_Brief:_
Reproduce the data below word for word, from the line with "What is the" through the end. Leave the pictures out of your answer.

_Source data:_
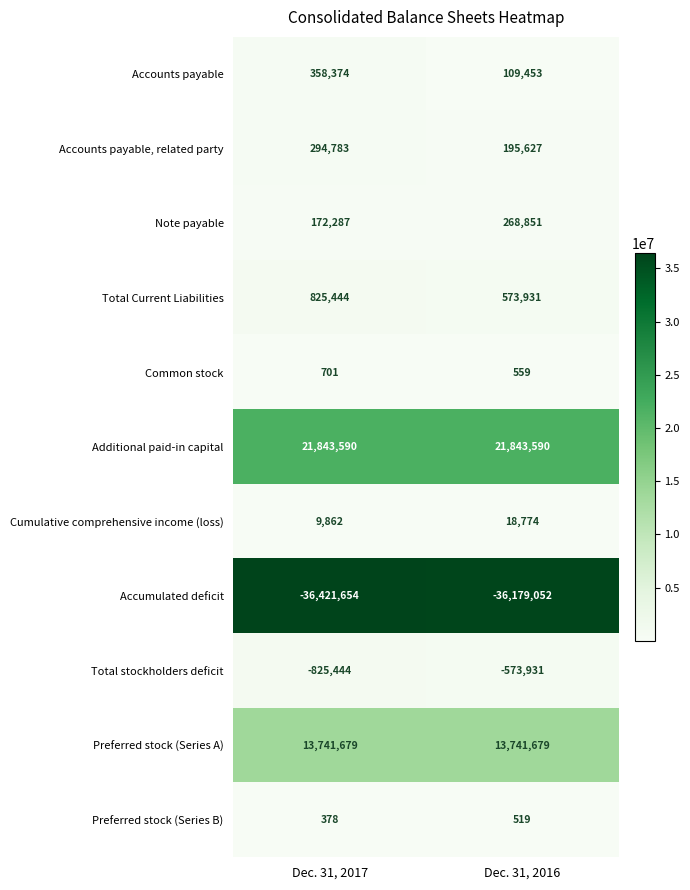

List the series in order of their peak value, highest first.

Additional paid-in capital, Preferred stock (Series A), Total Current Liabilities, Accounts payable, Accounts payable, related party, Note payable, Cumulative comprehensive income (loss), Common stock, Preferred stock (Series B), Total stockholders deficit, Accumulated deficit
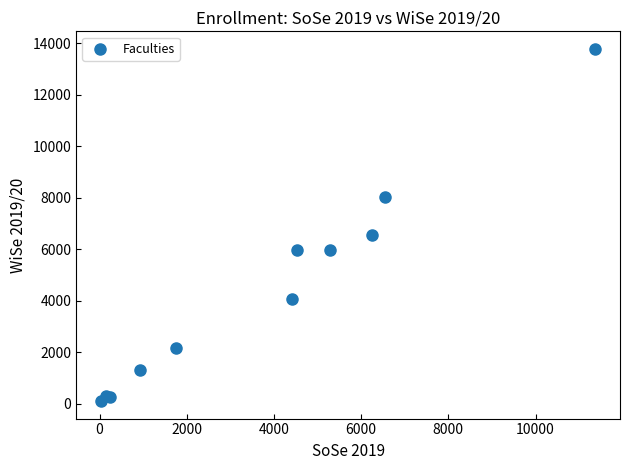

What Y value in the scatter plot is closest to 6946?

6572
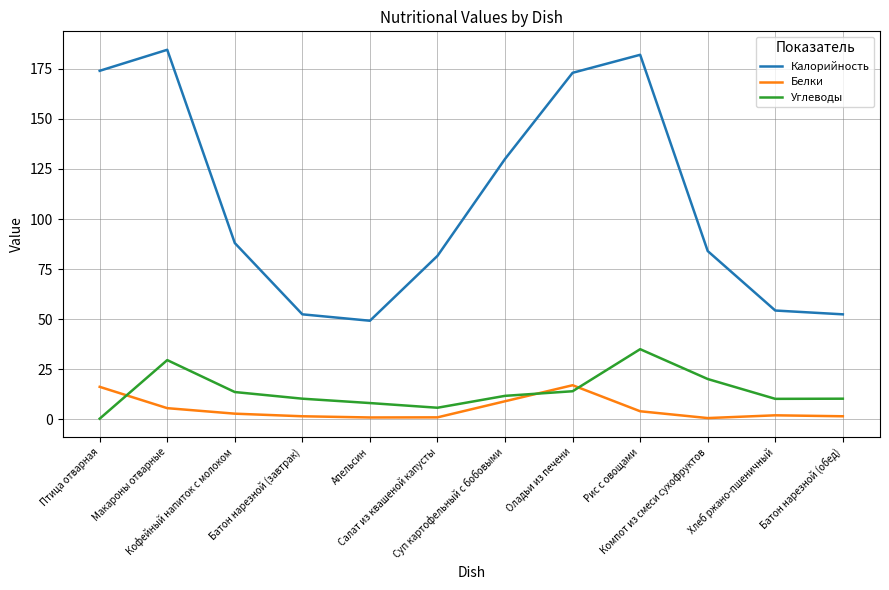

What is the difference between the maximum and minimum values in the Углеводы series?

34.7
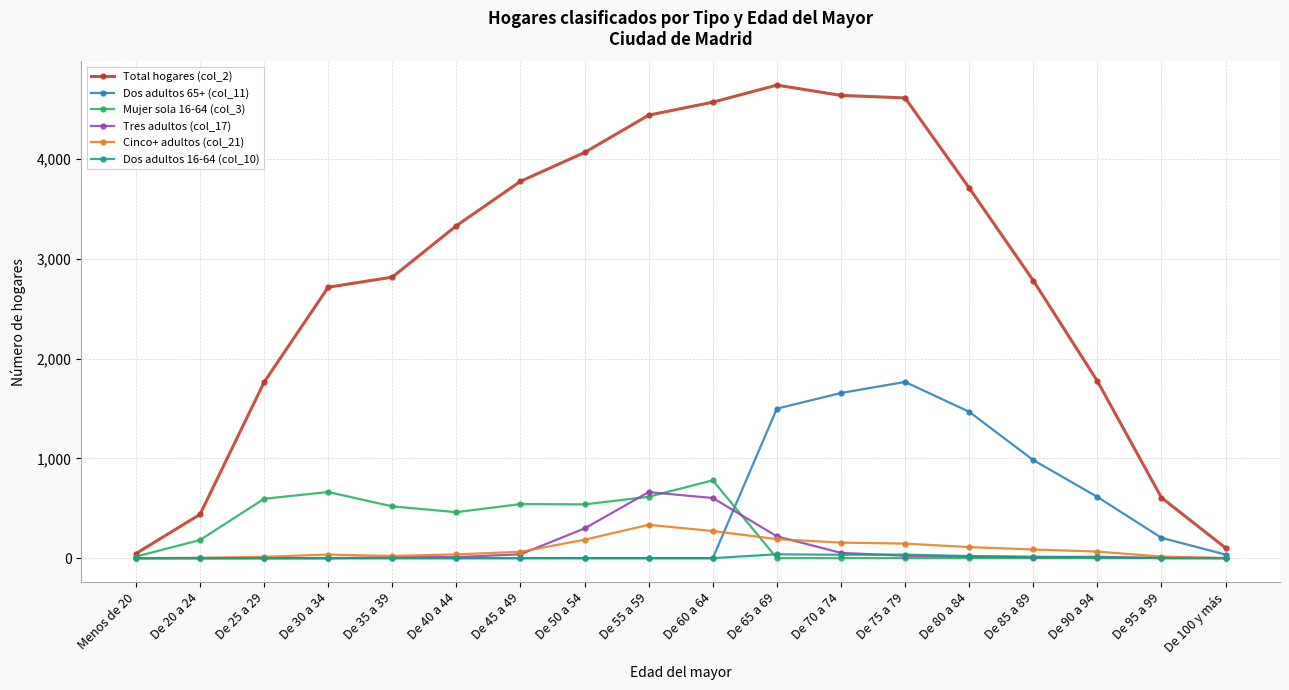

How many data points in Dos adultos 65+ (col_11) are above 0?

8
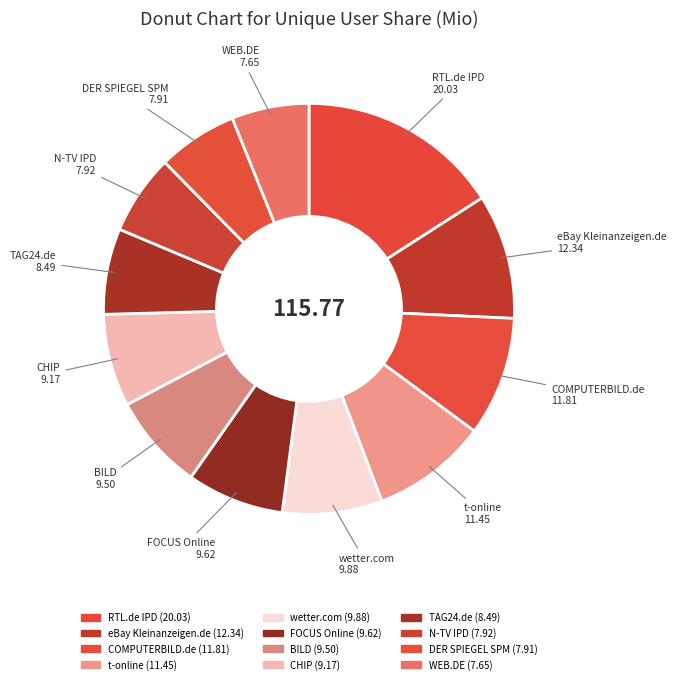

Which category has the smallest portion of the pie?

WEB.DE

_Solution to the problem:_
What is the difference between the maximum and minimum values in the Углеводы series?

34.7

How many data points in Dos adultos 65+ (col_11) are above 0?

8

Which category has the smallest portion of the pie?

WEB.DE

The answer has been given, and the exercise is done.